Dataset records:
━━━━━━━━━━

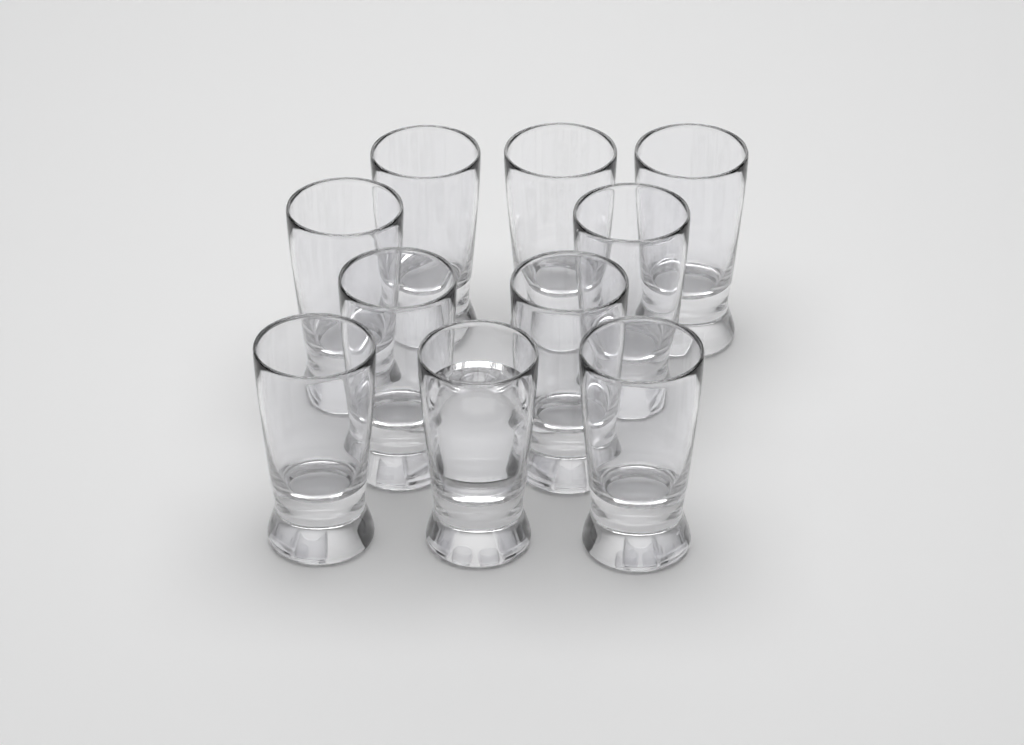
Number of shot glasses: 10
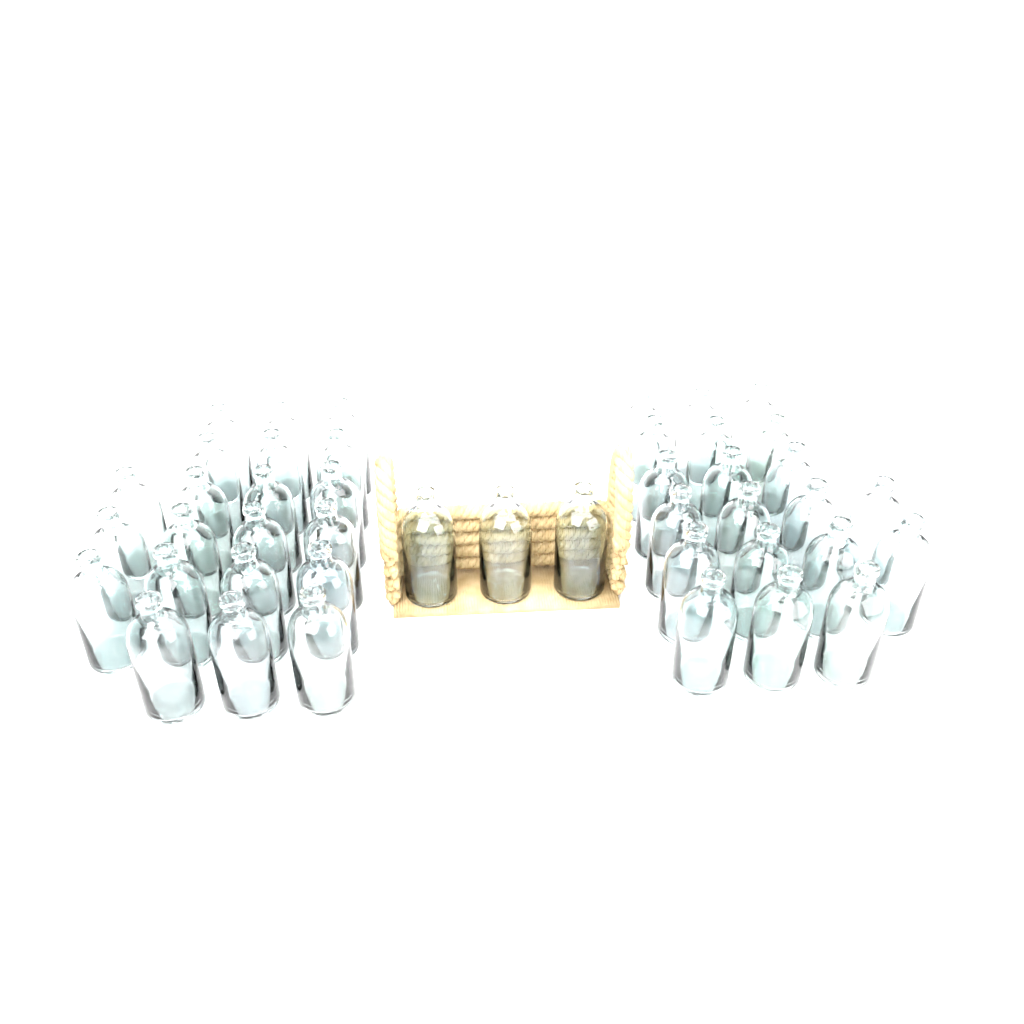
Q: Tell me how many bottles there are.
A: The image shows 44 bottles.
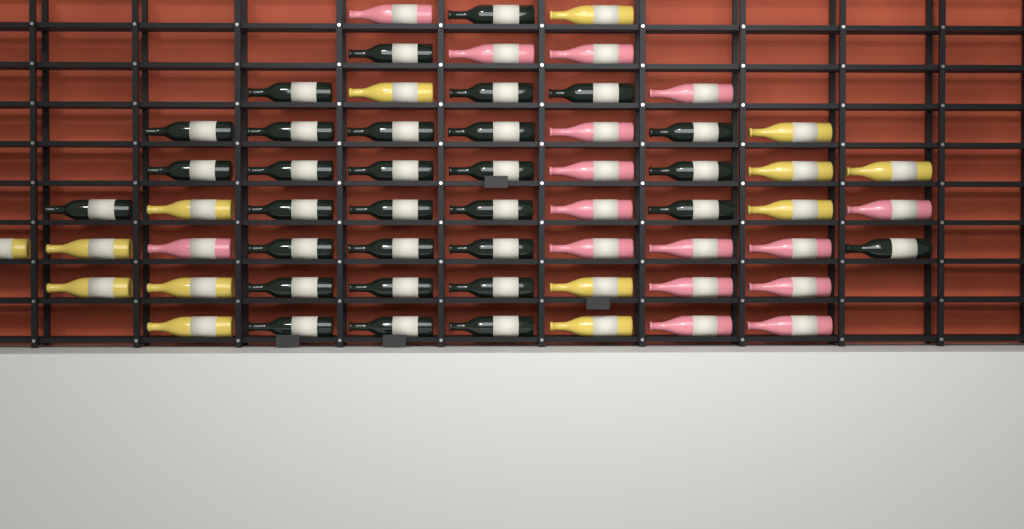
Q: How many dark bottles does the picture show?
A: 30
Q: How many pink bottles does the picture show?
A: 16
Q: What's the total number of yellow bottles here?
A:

━━━━━━━━━━

Work instructions: Rewrite the rows above, swapping every "bottles" for "jars" and keeping everything else the same. Leave out the pictures.

Exercise output:
Number of shot glasses: 10
Q: Tell me how many jars there are.
A: The image shows 44 jars.
Q: How many dark jars does the picture show?
A: 30
Q: How many pink jars does the picture show?
A: 16
Q: What's the total number of yellow jars here?
A:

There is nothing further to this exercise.